==== Stored data ====
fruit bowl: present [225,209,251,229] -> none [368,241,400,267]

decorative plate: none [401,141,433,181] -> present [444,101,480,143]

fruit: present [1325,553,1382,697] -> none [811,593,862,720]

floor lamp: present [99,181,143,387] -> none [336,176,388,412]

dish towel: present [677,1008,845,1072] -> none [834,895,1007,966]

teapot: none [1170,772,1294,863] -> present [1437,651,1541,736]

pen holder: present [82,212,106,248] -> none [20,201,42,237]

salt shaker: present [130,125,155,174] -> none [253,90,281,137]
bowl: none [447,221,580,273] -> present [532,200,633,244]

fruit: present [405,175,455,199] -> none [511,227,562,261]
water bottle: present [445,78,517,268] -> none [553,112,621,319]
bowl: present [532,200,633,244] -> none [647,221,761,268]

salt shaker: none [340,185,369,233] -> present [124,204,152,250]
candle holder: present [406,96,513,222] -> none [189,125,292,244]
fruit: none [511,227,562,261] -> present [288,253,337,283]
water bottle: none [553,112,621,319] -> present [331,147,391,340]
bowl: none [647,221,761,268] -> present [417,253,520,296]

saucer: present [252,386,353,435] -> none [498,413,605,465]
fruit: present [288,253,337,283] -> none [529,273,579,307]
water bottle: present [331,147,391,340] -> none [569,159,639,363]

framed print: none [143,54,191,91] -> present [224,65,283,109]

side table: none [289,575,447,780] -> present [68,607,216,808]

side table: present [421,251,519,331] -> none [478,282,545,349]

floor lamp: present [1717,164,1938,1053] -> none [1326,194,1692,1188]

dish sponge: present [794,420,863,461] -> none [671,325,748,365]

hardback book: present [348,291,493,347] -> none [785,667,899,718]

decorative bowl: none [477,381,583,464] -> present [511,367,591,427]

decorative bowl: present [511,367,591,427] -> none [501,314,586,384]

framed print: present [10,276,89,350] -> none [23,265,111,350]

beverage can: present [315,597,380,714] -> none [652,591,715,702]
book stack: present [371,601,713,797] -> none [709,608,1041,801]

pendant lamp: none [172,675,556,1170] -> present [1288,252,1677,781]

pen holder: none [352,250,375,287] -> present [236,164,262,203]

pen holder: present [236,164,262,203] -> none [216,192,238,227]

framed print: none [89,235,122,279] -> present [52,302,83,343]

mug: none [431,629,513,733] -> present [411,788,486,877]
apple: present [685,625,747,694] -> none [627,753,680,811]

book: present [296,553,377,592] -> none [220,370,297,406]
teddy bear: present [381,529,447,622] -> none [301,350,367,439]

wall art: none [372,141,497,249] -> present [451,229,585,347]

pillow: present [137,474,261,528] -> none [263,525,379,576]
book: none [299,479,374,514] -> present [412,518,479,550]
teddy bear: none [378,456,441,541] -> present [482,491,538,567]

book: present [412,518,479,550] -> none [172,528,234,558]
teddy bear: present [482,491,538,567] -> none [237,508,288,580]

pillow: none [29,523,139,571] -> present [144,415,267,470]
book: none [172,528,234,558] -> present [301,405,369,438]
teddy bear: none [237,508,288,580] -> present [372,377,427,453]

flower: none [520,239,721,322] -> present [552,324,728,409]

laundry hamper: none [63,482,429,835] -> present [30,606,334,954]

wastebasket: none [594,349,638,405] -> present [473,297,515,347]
====
- About this task
Each entry above is to be transcribed without alteration.

- Solution to the problem
fruit bowl: present [225,209,251,229] -> none [368,241,400,267]

decorative plate: none [401,141,433,181] -> present [444,101,480,143]

fruit: present [1325,553,1382,697] -> none [811,593,862,720]

floor lamp: present [99,181,143,387] -> none [336,176,388,412]

dish towel: present [677,1008,845,1072] -> none [834,895,1007,966]

teapot: none [1170,772,1294,863] -> present [1437,651,1541,736]

pen holder: present [82,212,106,248] -> none [20,201,42,237]

salt shaker: present [130,125,155,174] -> none [253,90,281,137]
bowl: none [447,221,580,273] -> present [532,200,633,244]

fruit: present [405,175,455,199] -> none [511,227,562,261]
water bottle: present [445,78,517,268] -> none [553,112,621,319]
bowl: present [532,200,633,244] -> none [647,221,761,268]

salt shaker: none [340,185,369,233] -> present [124,204,152,250]
candle holder: present [406,96,513,222] -> none [189,125,292,244]
fruit: none [511,227,562,261] -> present [288,253,337,283]
water bottle: none [553,112,621,319] -> present [331,147,391,340]
bowl: none [647,221,761,268] -> present [417,253,520,296]

saucer: present [252,386,353,435] -> none [498,413,605,465]
fruit: present [288,253,337,283] -> none [529,273,579,307]
water bottle: present [331,147,391,340] -> none [569,159,639,363]

framed print: none [143,54,191,91] -> present [224,65,283,109]

side table: none [289,575,447,780] -> present [68,607,216,808]

side table: present [421,251,519,331] -> none [478,282,545,349]

floor lamp: present [1717,164,1938,1053] -> none [1326,194,1692,1188]

dish sponge: present [794,420,863,461] -> none [671,325,748,365]

hardback book: present [348,291,493,347] -> none [785,667,899,718]

decorative bowl: none [477,381,583,464] -> present [511,367,591,427]

decorative bowl: present [511,367,591,427] -> none [501,314,586,384]

framed print: present [10,276,89,350] -> none [23,265,111,350]

beverage can: present [315,597,380,714] -> none [652,591,715,702]
book stack: present [371,601,713,797] -> none [709,608,1041,801]

pendant lamp: none [172,675,556,1170] -> present [1288,252,1677,781]

pen holder: none [352,250,375,287] -> present [236,164,262,203]

pen holder: present [236,164,262,203] -> none [216,192,238,227]

framed print: none [89,235,122,279] -> present [52,302,83,343]

mug: none [431,629,513,733] -> present [411,788,486,877]
apple: present [685,625,747,694] -> none [627,753,680,811]

book: present [296,553,377,592] -> none [220,370,297,406]
teddy bear: present [381,529,447,622] -> none [301,350,367,439]

wall art: none [372,141,497,249] -> present [451,229,585,347]

pillow: present [137,474,261,528] -> none [263,525,379,576]
book: none [299,479,374,514] -> present [412,518,479,550]
teddy bear: none [378,456,441,541] -> present [482,491,538,567]

book: present [412,518,479,550] -> none [172,528,234,558]
teddy bear: present [482,491,538,567] -> none [237,508,288,580]

pillow: none [29,523,139,571] -> present [144,415,267,470]
book: none [172,528,234,558] -> present [301,405,369,438]
teddy bear: none [237,508,288,580] -> present [372,377,427,453]

flower: none [520,239,721,322] -> present [552,324,728,409]

laundry hamper: none [63,482,429,835] -> present [30,606,334,954]

wastebasket: none [594,349,638,405] -> present [473,297,515,347]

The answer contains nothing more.